— Вы сказали, что первым прибыли на место трагедии и успели поговорить с умирающим Карлом. Я бы хотел узнать, как все происходило.
Хонда переходил с места на место, показывая, кто где стоял и что делал.
Вот на этой подставке покоился лучевой генератор, он и сейчас здесь стоит, этот ящик с дулом, похожим на пушечное, — великое творение лаборатории твердого конденсирования, он даже сильней выразится: величайшее из созданий Карла Ванина, несравненного экспериментатора, и его помощника, бессовестного Эрвина Кузьменко, устроившего аварию.

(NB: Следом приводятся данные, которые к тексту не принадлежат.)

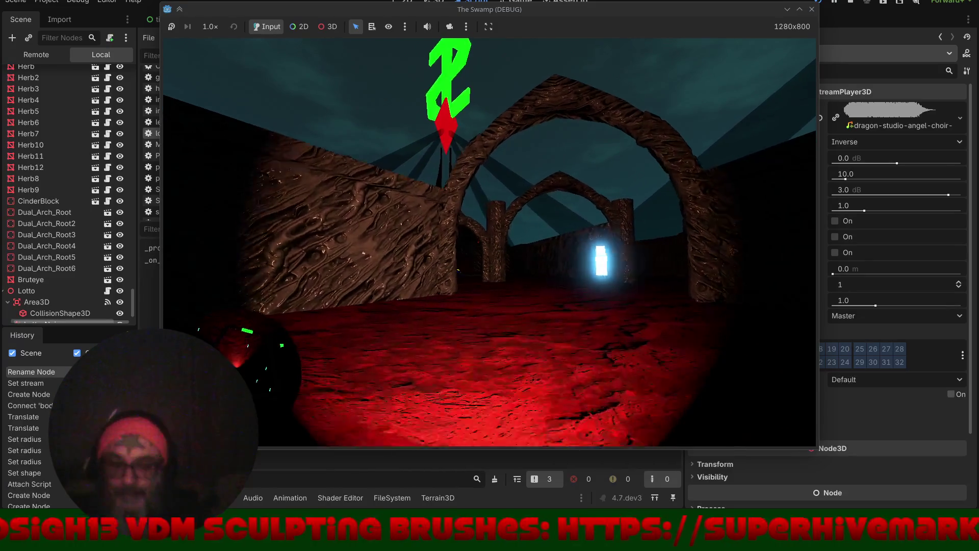
{"action": "key", "text": "F8"}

Карл наклонился над столом, он вкладывал пластинку в конденсаторную печь на доконденсацию, он собирался щелкнуть затвором и отойти, после этого Эрвин должен был сфокусировать лучевой генератор в горнило печи и включить конденсацию. А Эрвин включил генератор раньше. Карл еще не отошел. Карла всего охватило пламенем, Эрвин тоже попал в огонь, сигнализация оповестила все уголки цеха о несчастье в лаборатории, все сразу же ринулись сюда, он, Михаил Хонда, примчался первым, он уже говорил об этом, но спасти Ванина не удалось, он прожил всего несколько минут.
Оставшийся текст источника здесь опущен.